Sebelumnya, dalam keterangan persnya, Ketua Dewan Pers Mohammad Nuh periode 2019-2022, menyatakan esensi dari kehadiran pers harus mampu menjahit seluruh kekuatan bangsa. "Kita harus terus-menerus membangun kebersamaan kita, esensi kawan-kawan pers itu adalah menjahit bukan untuk 'mempreteli', tetapi menjahit seluruh kekuatan bangsa ini, sehingga menjadi baju yang enak dipandang dan memberikan manfaat yang sebesar-besarnya," kata dia.
Hal yang sama disampaikan Nezar Patria, bahwa Perpres ini mengatur secara detil soal dua poin itu. Platform digital wajib memfasilitasi konten-konten berkualitas yang dibuat publisher yang sesuai dengan UU Pers.
"Pertama mendukung jurnalisme berkualitas dan kedua menjaga keberlangsungan industri media pers di Indonesia. Perpres ini mengatur secara detil soal dua poin itu. Platform digital wajib memfasilitasi konten-konten berkualitas yang dibuat publisher yang sesuai dengan UU Pers. Lalu memberikan upaya terbaik dalam rancangbangun algoritma, yang memberikan tempat untuk jurnalisme yang berkualitas. Dalam rangka menjaga keberlangsungan media diatur soal bagi hasil, semacam frame-work untuk kerja sama B2B (Business-to-business), antara publisher dan platform digital. Bisa juga bagi data aggregat, lisensi berbayar, dan bentuk kerja sama yang lain, silahkan saja bisa diatur sendiri. Yang penting kolaborasi itu saling menguntungkan dan fair," katanya.

■ BARIS DATA:
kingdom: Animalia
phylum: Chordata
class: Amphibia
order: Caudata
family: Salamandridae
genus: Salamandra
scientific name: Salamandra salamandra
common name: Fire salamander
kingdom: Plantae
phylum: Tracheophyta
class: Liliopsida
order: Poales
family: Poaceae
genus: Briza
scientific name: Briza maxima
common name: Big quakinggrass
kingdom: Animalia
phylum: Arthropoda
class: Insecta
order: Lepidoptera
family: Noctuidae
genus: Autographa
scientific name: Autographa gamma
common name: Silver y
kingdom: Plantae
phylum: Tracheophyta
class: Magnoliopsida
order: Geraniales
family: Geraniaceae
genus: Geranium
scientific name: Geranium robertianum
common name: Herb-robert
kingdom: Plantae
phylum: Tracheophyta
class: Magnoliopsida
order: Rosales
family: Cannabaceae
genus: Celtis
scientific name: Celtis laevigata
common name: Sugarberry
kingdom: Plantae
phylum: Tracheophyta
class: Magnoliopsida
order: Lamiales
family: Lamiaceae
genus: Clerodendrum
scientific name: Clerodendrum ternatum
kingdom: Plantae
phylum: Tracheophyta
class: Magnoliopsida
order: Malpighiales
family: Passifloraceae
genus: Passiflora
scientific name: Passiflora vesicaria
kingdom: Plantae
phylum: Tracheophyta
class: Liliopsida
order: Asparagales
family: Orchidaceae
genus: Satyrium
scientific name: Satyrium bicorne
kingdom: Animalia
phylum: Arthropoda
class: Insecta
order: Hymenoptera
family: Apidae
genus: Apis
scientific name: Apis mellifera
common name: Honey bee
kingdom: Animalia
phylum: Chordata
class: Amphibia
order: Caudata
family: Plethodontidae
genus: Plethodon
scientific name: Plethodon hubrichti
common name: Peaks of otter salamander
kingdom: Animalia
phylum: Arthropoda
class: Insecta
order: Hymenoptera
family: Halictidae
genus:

■ TUJUAN:
a: Menurut petikan teks, siapa Ketua Dewan Pers periode 2019-2022?
b: Ringkaslah paragraf dalam petikan teks yang diawali "Pertama mendukung jurnalisme berkualitas" menjadi daftar poin tanpa menghilangkan fakta utamanya.

■ PENYELESAIAN MASALAH:
a: Mohammad Nuh.

b:
- Perpres mengatur secara detail dua hal, yaitu dukungan bagi jurnalisme berkualitas dan keberlangsungan industri media pers di Indonesia.
- Platform digital wajib memfasilitasi konten berkualitas yang dibuat publisher sesuai UU Pers.
- Platform digital juga wajib berupaya sebaik mungkin merancang algoritma yang memberi tempat bagi jurnalisme berkualitas.
- Untuk menjaga keberlangsungan media, diatur bagi hasil sebagai kerangka kerja sama B2B antara publisher dan platform digital.
- Bentuk kerja sama lain, seperti bagi data agregat dan lisensi berbayar, dapat diatur sendiri oleh para pihak.
- Kolaborasi itu harus saling menguntungkan dan adil.